04:39On June 15th, the USS Wyoming, a huge ship on a training cruise with naval students, reached the Nautilus.
04:46The Wyoming towed the broken submarine to Queenstown, Ireland, and then it was taken to Davenport, England, for repairs.
04:53They had to wait for spare parts from the United States, which caused more delays.
04:57Once the Nautilus was fixed, they headed to Bergen, Norway, to meet the submarine's science officers and get more equipment.
05:05One of the most important additions in Bergen was a diving chamber, which allowed them to lower scientific tools into the water through a special hatch.
05:15On August 5th, the Nautilus finally left Bergen and headed north to find ice flows.
05:21They had lots of delays because of mechanical problems and storms.
05:24One storm even made the submarine tilt at crazy angles.
05:29Finally, on August 19th, they saw the first ice flow.
05:33For a few days, they followed the ice's edge, looking for a good spot to dive.
05:38Three days later, they tried to dive under the ice, but discovered that the submarine's diving rudders were missing.
05:44One diver went overboard to check and saw that someone must have broken off the rudders on purpose.
05:50This made Wilkins think that someone on the crew had sabotaged the submarine because they didn't trust the mission.
05:57Even without the rudders, Wilkins still wanted to do some of his scientific experiments.

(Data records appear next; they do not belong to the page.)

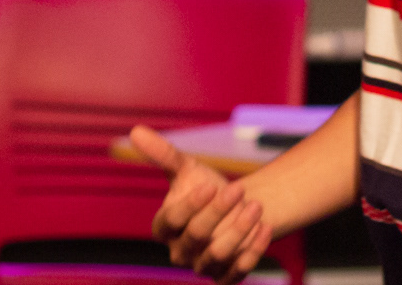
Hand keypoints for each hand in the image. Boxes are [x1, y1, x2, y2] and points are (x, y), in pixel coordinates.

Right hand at [130, 125, 272, 284]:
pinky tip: (265, 227)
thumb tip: (135, 131)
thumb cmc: (204, 186)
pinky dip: (253, 249)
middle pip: (196, 236)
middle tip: (238, 189)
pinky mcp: (226, 277)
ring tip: (256, 206)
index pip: (171, 220)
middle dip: (218, 212)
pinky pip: (239, 270)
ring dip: (238, 230)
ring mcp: (203, 266)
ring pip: (218, 254)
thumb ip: (162, 154)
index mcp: (164, 227)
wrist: (236, 206)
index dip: (189, 205)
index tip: (210, 185)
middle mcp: (180, 251)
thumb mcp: (184, 168)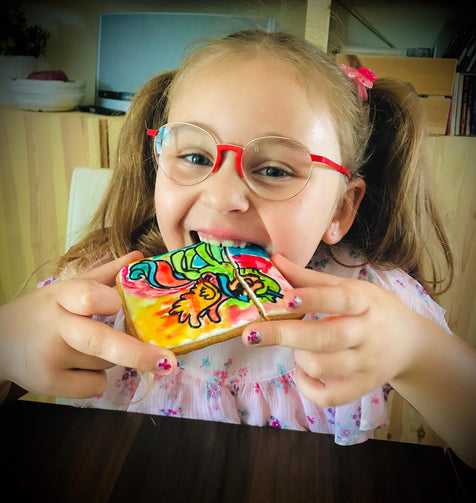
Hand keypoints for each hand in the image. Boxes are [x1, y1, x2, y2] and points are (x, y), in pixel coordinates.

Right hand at [0, 251, 176, 398]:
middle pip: (101, 342)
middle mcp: (56, 328)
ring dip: (111, 358)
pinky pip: (95, 385)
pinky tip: (76, 366)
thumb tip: (140, 257)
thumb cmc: (43, 311)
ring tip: (83, 347)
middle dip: (138, 353)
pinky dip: (96, 378)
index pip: (88, 296)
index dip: (107, 300)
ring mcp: (51, 359)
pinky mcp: (49, 385)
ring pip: (106, 363)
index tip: (120, 305)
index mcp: (62, 296)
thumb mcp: (68, 288)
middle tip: (168, 362)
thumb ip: (105, 274)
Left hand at [242, 254, 428, 406]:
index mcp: (364, 302)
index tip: (285, 299)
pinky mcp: (361, 387)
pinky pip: (328, 396)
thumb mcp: (350, 287)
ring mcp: (365, 364)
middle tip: (251, 334)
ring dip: (298, 358)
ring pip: (323, 367)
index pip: (339, 300)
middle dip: (285, 335)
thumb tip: (273, 260)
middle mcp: (366, 334)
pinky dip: (307, 386)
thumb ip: (310, 279)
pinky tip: (304, 371)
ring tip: (297, 349)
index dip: (312, 299)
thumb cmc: (373, 308)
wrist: (410, 344)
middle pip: (326, 338)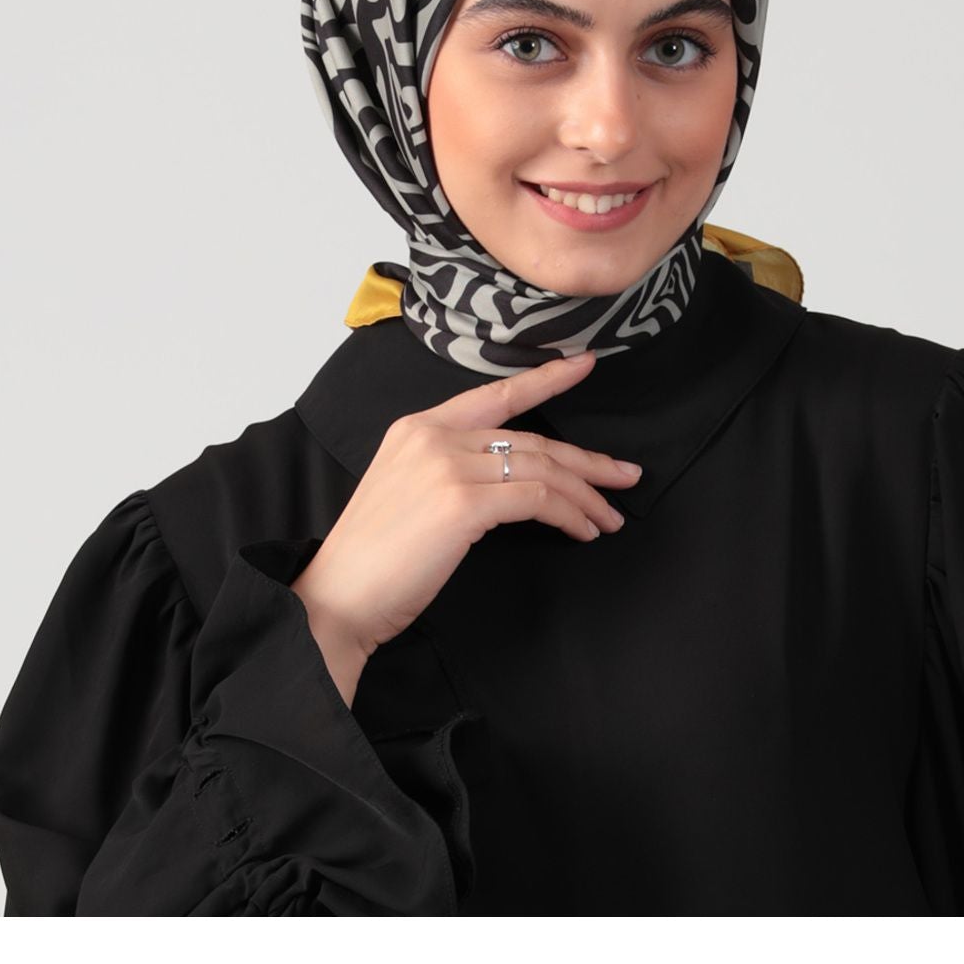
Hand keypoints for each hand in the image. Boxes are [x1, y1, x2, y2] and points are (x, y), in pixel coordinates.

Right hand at [290, 349, 641, 677]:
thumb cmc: (373, 559)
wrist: (337, 598)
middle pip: (532, 439)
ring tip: (610, 516)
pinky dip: (569, 515)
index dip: (547, 378)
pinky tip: (582, 531)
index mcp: (417, 427)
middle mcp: (434, 436)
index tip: (585, 366)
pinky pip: (537, 499)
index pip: (495, 394)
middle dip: (587, 460)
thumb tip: (509, 480)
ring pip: (542, 469)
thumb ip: (450, 470)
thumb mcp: (407, 491)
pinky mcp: (462, 503)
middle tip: (626, 476)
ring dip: (586, 495)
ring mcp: (448, 466)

06:02On the last day of August, they found a way to force the Nautilus under a three-foot-thick ice flow.
06:08They had to fill the ballast tanks and adjust the trim.

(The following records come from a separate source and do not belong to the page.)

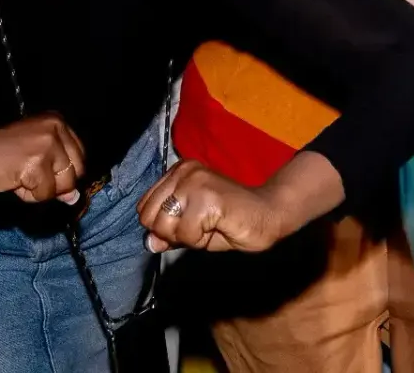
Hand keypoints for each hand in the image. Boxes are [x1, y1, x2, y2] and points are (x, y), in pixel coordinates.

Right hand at [0, 114, 86, 203]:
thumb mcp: (33, 158)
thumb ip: (57, 173)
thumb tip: (75, 198)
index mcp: (56, 121)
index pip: (80, 158)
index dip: (61, 174)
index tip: (37, 170)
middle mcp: (55, 128)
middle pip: (75, 172)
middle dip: (53, 184)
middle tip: (25, 175)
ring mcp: (46, 144)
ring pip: (63, 186)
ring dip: (39, 190)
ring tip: (17, 177)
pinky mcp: (35, 164)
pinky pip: (44, 195)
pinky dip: (28, 196)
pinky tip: (11, 181)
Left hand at [139, 160, 280, 253]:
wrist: (269, 215)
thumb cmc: (231, 221)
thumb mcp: (191, 228)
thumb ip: (168, 232)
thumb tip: (150, 242)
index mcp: (178, 172)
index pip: (144, 208)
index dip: (163, 227)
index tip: (189, 224)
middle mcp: (184, 171)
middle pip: (150, 218)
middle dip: (172, 233)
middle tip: (200, 227)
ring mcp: (195, 181)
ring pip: (165, 226)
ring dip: (187, 237)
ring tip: (210, 226)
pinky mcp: (207, 196)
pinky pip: (186, 233)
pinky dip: (200, 240)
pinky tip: (218, 226)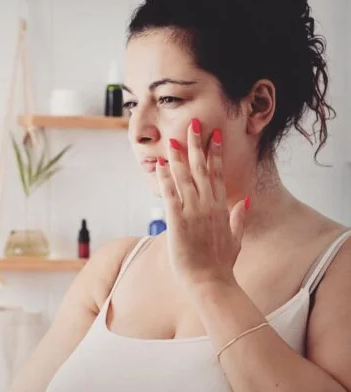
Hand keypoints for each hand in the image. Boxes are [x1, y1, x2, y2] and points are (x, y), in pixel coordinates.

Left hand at [155, 118, 248, 290]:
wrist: (211, 283)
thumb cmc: (221, 265)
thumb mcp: (236, 239)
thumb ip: (240, 217)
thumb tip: (247, 200)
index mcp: (221, 208)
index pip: (217, 173)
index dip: (214, 153)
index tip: (214, 135)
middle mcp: (208, 205)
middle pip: (201, 169)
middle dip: (197, 145)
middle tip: (193, 124)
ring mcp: (193, 212)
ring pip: (185, 177)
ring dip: (180, 156)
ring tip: (175, 138)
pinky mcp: (178, 221)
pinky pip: (170, 194)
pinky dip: (165, 178)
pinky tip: (161, 164)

06:12They managed to make more dives under this ice this way before the journey ended.
06:16After a few more days of trying to do research, Wilkins decided it was too dangerous to stay at sea.

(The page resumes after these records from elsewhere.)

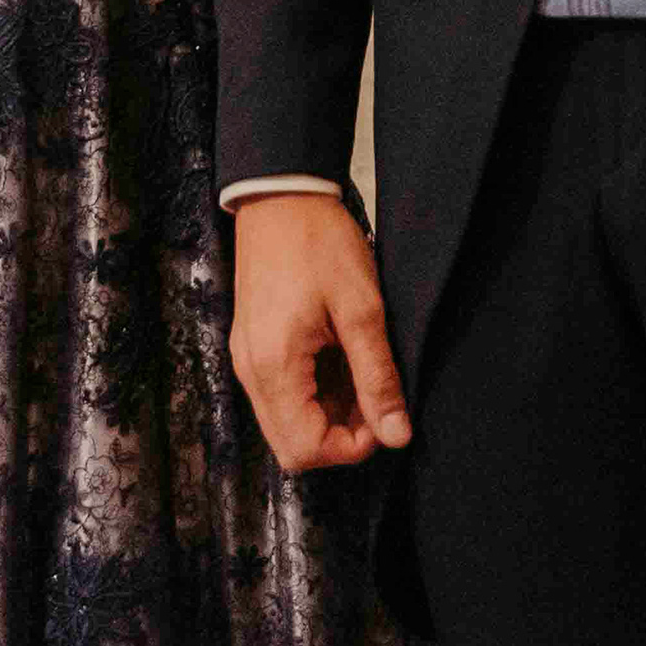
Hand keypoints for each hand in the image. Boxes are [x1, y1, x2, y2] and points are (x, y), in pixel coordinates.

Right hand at [231, 192, 412, 469]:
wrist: (282, 196)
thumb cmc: (320, 242)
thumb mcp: (362, 310)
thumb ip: (377, 378)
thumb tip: (396, 434)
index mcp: (274, 366)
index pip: (305, 449)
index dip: (350, 448)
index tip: (384, 417)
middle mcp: (251, 372)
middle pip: (292, 445)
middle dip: (340, 435)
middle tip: (376, 399)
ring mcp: (248, 359)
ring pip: (286, 422)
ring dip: (329, 414)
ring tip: (363, 373)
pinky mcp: (253, 346)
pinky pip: (281, 394)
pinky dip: (315, 393)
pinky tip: (342, 360)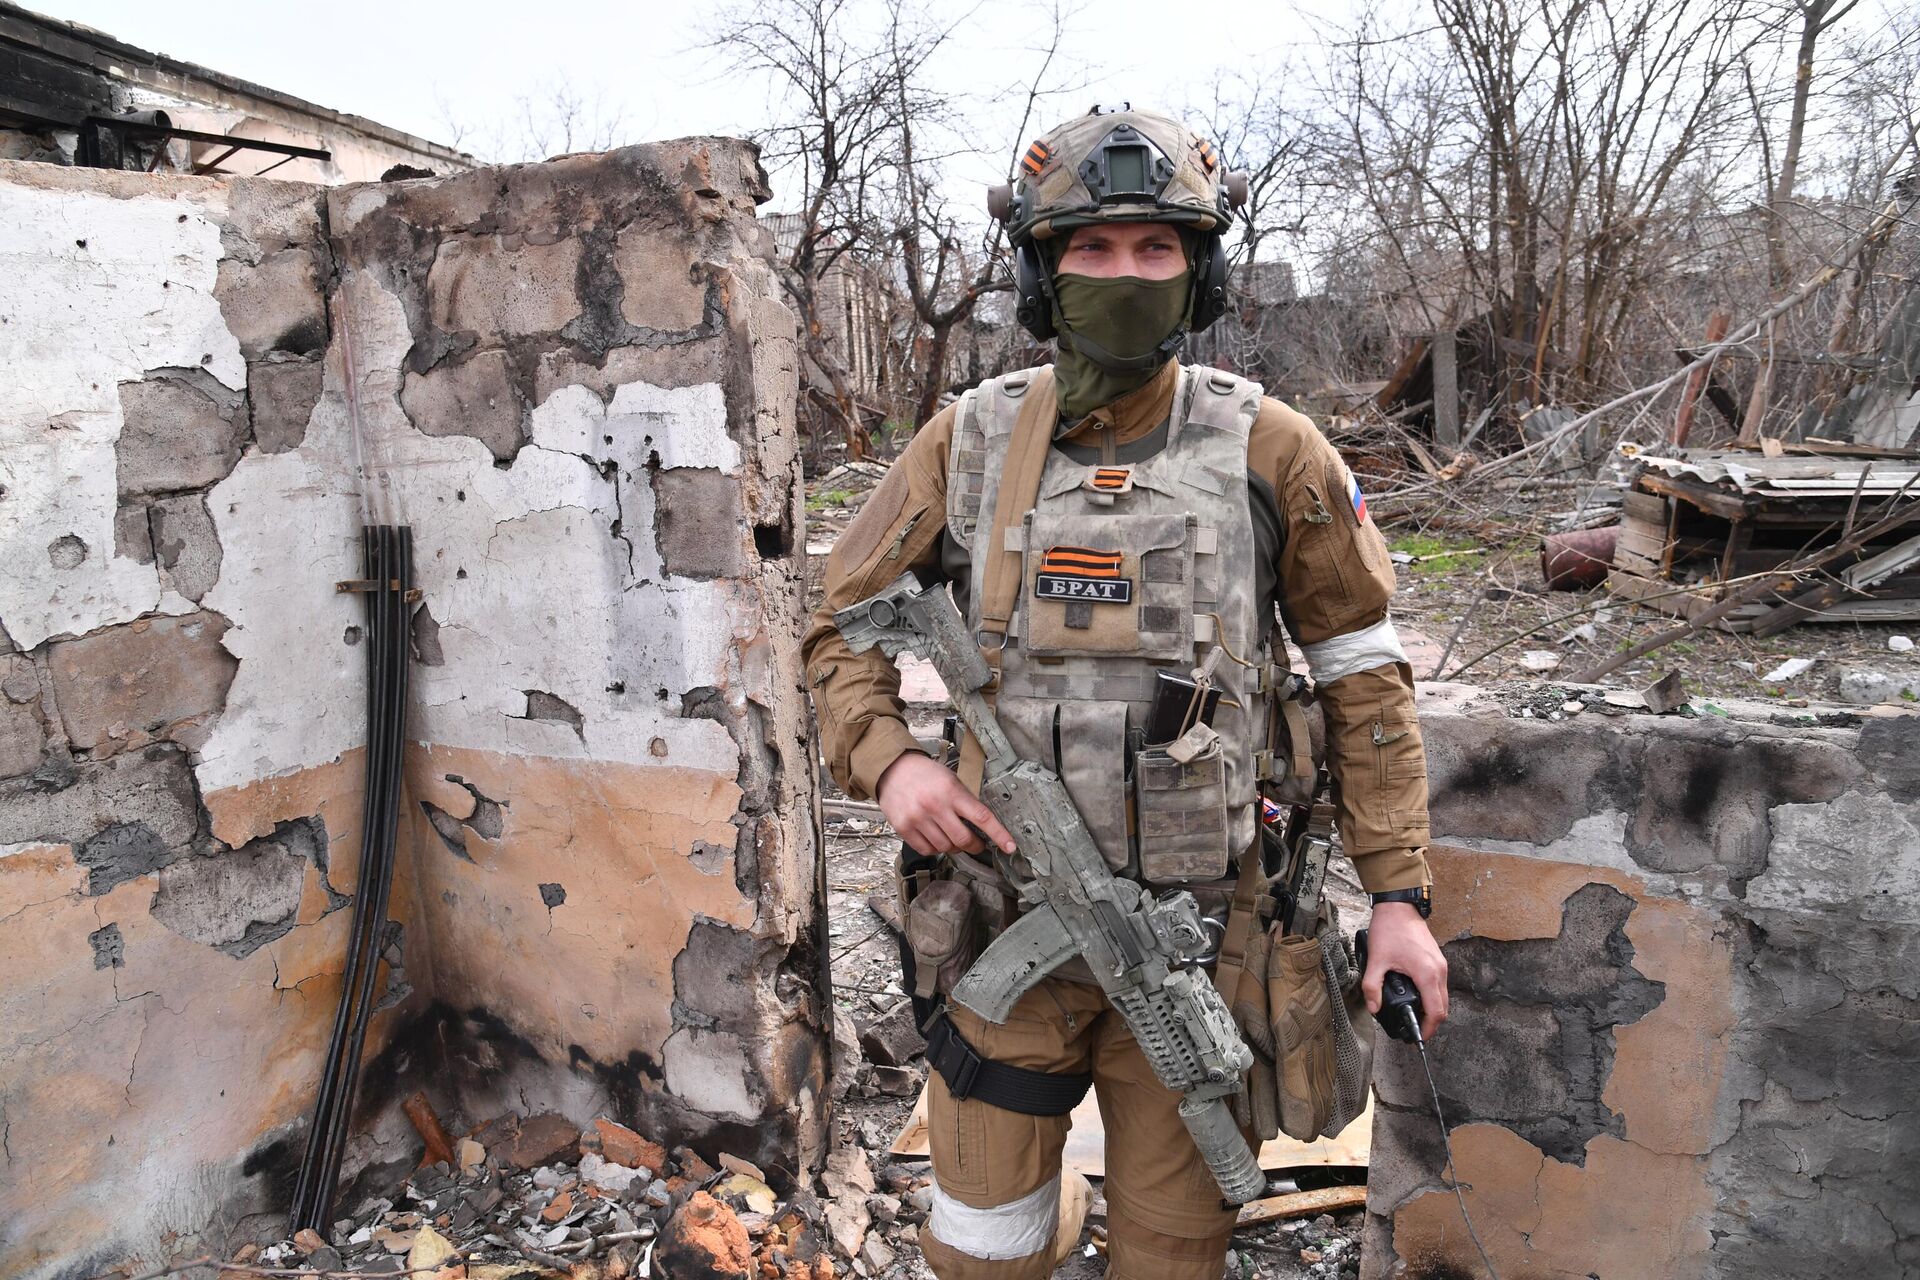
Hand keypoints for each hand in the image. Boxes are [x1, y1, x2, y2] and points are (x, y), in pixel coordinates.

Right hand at [874, 751, 1016, 856]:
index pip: (982, 817)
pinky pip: (927, 850)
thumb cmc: (924, 773)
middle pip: (963, 839)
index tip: (1009, 846)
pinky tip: (935, 838)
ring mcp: (918, 818)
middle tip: (976, 844)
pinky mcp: (904, 828)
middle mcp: (935, 806)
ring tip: (951, 837)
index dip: (998, 835)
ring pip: (945, 847)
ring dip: (953, 847)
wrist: (892, 769)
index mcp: (951, 791)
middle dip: (974, 846)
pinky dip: (935, 848)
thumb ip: (965, 800)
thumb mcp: (950, 779)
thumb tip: (982, 824)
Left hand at [1361, 901, 1448, 1040]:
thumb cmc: (1390, 929)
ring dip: (1433, 1010)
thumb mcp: (1376, 960)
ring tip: (1415, 1016)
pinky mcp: (1438, 960)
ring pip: (1444, 997)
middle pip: (1443, 1008)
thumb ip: (1372, 987)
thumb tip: (1373, 1008)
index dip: (1428, 1029)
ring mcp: (1441, 965)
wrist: (1399, 907)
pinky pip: (1440, 985)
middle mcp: (1439, 971)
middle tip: (1415, 1030)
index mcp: (1427, 974)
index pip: (1436, 1012)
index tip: (1418, 1037)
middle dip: (1431, 1023)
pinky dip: (1433, 996)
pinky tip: (1418, 997)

06:23The Nautilus arrived at Svalbard, the Norwegian archipelago between mainland Norway and the North Pole, on September 8th, after going through the worst storm of the trip.
06:33They planned to go to a port in England, but another storm caused a lot of damage and made the engines fail, so they had to stop in Bergen again.
06:41After getting permission from the United States shipping board, the Nautilus was towed out of Bergen and sunk in a Norwegian fjord on November 13th, 1931.
06:52In 1958, a U.S. submarine with the same name, Nautilus, became the first vessel that reached the North Pole by traveling under the ice.
07:01This Nautilus was much bigger than the submarines that came before it.
07:06It was 319 feet long and weighed 3,590 tons.
07:11For comparison, the other Nautilus was 175 feet long.
07:15Unlike other submarines, the new Nautilus could stay underwater for a longer time because of its special atomic engine didn't need air and only used a tiny amount of nuclear fuel.
07:26On July 23rd, 1958, it left Pearl Harbor, Hawaii, on Operation Sunshine.
07:33There were 116 people on board, Commander Anderson, 111 officers and crew, and 4 civilian scientists.
07:41The Nautilus traveled north through the Bering Strait and only surfaced once at Point Barrow, Alaska.
07:47On August 1st, the submarine left the north coast of Alaska and dove under the Arctic ice cap.
07:52The submarine traveled at a depth of 500 feet, with the ice above it between 10 to 50 feet thick.
07:59At 11.15 p.m. on August 3rd, Commander Anderson told his crew,
08:05For the world, our country, and the Navy, the North Pole.
08:09And the Nautilus went right under the North Pole without stopping.
08:13On August 5th, the submarine came up in the Greenland Sea.
08:16And then, two days later, it finished its historic trip in Iceland.